INSTRUCTIONS TO FOLLOW: Repeat the lines of the material from the line with "scientific name: Nectandra hihua" up to and including the line with "state / province: Sinaloa", keeping each one unchanged.

(Collected data)
»»
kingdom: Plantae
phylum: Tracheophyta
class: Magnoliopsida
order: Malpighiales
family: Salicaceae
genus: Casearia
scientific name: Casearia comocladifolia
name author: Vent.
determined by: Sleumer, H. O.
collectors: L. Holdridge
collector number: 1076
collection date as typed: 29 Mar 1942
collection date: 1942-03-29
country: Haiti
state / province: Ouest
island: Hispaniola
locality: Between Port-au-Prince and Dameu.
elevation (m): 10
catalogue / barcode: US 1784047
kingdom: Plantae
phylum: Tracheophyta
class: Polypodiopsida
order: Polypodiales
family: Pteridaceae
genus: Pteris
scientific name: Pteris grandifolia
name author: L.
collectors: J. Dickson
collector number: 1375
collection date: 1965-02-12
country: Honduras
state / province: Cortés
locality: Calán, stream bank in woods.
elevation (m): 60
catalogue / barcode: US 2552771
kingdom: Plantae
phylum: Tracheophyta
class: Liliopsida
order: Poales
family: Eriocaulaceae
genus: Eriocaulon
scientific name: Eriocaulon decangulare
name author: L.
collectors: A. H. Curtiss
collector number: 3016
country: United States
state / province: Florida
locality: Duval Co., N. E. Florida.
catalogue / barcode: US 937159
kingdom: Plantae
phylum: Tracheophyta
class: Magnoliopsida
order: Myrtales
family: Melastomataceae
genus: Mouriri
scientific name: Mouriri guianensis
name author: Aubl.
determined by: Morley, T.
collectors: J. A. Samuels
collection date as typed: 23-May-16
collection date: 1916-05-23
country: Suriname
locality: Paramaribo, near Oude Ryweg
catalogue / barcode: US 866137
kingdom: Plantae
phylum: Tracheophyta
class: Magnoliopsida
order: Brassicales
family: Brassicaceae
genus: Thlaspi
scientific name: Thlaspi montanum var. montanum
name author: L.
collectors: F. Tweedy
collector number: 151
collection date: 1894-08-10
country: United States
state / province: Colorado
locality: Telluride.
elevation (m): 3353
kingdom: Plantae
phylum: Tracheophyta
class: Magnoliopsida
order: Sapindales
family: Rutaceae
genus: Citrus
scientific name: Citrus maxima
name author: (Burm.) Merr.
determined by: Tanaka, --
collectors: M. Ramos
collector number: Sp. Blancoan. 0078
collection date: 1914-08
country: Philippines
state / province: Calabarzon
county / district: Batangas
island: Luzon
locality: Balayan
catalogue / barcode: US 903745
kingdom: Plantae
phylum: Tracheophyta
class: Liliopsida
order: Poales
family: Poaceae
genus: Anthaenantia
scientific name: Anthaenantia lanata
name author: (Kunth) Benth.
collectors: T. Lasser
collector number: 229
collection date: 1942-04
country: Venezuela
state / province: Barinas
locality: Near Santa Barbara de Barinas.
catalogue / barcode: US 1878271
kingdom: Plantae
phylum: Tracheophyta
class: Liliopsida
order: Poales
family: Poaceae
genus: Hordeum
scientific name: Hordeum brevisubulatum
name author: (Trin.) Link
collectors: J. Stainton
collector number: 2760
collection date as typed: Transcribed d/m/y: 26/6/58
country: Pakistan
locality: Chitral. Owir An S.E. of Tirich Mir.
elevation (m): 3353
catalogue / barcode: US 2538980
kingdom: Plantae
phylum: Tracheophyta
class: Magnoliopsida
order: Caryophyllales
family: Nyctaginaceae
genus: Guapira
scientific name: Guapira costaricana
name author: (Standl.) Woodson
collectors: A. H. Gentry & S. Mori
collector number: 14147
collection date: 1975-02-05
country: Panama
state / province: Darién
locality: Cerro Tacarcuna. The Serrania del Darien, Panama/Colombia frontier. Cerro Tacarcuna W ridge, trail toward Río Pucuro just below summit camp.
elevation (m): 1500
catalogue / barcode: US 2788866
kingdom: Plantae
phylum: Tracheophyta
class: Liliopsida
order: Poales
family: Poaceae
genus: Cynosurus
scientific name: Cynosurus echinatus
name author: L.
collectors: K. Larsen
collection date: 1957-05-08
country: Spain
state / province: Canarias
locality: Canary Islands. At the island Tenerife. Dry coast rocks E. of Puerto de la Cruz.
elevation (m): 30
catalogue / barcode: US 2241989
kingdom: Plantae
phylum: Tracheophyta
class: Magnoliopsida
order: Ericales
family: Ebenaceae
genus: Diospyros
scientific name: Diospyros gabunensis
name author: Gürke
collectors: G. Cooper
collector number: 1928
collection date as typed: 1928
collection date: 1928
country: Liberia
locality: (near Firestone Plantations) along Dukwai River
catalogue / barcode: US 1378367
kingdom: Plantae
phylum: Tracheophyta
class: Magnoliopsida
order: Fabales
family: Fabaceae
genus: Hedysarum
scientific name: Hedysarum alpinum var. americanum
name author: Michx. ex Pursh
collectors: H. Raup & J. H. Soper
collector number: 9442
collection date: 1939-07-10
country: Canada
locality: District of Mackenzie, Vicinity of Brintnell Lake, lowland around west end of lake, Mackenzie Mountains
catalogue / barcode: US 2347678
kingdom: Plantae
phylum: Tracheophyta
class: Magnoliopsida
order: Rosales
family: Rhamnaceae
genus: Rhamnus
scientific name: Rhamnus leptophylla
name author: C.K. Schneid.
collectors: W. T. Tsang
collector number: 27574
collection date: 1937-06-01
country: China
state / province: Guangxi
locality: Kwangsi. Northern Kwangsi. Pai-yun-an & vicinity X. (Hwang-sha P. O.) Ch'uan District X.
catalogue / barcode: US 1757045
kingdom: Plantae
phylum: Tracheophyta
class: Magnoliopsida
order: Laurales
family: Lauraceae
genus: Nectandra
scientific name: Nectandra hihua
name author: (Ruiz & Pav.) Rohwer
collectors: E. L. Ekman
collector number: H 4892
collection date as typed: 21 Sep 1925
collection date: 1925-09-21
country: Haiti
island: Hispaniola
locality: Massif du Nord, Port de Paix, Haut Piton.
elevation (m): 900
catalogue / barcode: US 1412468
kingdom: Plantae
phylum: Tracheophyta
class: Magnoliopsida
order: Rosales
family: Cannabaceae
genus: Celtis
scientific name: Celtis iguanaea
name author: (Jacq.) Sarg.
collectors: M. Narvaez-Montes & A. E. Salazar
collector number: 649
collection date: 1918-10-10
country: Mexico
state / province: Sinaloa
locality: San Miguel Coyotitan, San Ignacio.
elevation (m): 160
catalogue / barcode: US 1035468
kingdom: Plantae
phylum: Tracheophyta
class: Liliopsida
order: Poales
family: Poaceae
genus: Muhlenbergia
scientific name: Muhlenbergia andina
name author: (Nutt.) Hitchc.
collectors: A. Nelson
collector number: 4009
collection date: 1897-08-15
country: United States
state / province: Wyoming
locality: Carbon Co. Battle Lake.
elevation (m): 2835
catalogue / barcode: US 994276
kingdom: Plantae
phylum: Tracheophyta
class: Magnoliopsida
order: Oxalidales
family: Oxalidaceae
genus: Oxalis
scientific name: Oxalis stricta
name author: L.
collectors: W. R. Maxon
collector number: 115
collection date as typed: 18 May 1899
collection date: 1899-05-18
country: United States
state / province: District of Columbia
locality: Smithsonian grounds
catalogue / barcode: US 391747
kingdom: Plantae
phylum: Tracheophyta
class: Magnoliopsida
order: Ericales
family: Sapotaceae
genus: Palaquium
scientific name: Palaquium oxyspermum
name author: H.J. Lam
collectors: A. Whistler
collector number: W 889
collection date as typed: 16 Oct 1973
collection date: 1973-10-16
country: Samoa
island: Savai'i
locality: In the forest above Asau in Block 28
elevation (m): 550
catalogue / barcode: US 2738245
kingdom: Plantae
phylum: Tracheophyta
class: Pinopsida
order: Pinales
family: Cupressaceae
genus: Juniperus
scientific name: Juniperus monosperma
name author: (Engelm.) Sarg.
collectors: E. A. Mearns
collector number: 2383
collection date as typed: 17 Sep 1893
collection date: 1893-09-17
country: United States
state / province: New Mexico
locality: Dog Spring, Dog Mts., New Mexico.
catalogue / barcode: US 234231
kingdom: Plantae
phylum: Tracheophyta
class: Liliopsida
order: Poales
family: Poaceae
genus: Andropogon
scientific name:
««
SOLUTION FOR THIS EXERCISE:
scientific name: Nectandra hihua
name author: (Ruiz & Pav.) Rohwer
collectors: E. L. Ekman
collector number: H 4892
collection date as typed: 21 Sep 1925
collection date: 1925-09-21
country: Haiti
island: Hispaniola
locality: Massif du Nord, Port de Paix, Haut Piton.
elevation (m): 900
catalogue / barcode: US 1412468
kingdom: Plantae
phylum: Tracheophyta
class: Magnoliopsida
order: Rosales
family: Cannabaceae
genus: Celtis
scientific name: Celtis iguanaea
name author: (Jacq.) Sarg.
collectors: M. Narvaez-Montes & A. E. Salazar
collector number: 649
collection date: 1918-10-10
country: Mexico
state / province: Sinaloa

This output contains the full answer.